Now I say to you in conclusion, life is hard, at times as hard as crucible steel. It has its bleak and difficult moments. Like the ever-flowing waters of the river, life has its moments of drought and its moments of flood. Like the ever-changing cycle of the seasons, life has the soothing warmth of its summers and the piercing chill of its winters. And if one will hold on, he will discover that God walks with him, and that God is able to lift you from the fatigue of despair to the buoyancy of hope, and transform dark and desolate valleys into sunlit paths of inner peace.
And so today, you do not walk alone. You gave to this world wonderful children. They didn’t live long lives, but they lived meaningful lives. Their lives were distressingly small in quantity, but glowingly large in quality. And no greater tribute can be paid to you as parents, and no greater epitaph can come to them as children, than where they died and what they were doing when they died. They did not die in the dives and dens of Birmingham, nor did they die discussing and listening to filthy jokes. They died between the sacred walls of the church of God, and they were discussing the eternal meaning of love.

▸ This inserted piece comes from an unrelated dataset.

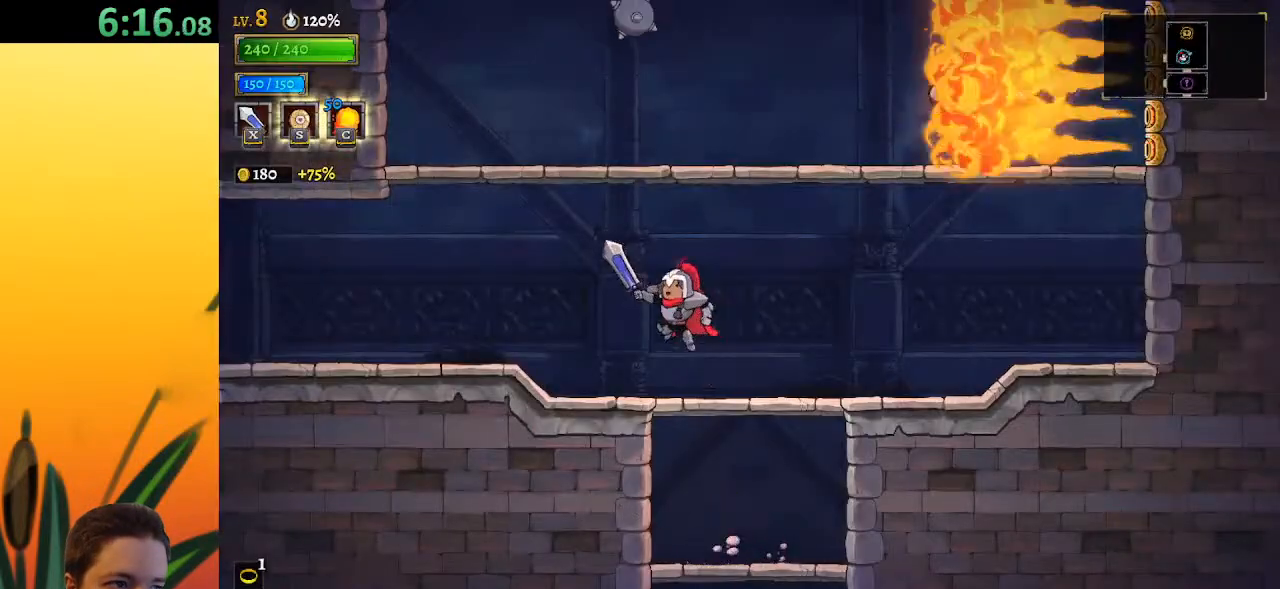
{"keys": ["a", "left"], "events": [[333, "a", "down"]]}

This stands out as a beautiful, beautiful thing for all generations.
Shakespeare had Horatio to say some beautiful words as he stood over the dead body of Hamlet. And today, as I stand over the remains of these beautiful, darling girls, I paraphrase the words of Shakespeare: Good night, sweet princesses. Good night, those who symbolize a new day. And may the flight of angels take thee to thy eternal rest. God bless you.
Your post today approached an unresolved question of the intersection of grief and God's love. The loss of our dearest loved ones brings untold grief that all would express as the deepest hurt in one's life. MLK's description of unearned suffering have helped me understand why the depth of both suffering (grief) and God's love are similar; they are both unearned.
I found this speech profoundly encouraging and filled with truth that is well communicated. And yes, applicable today.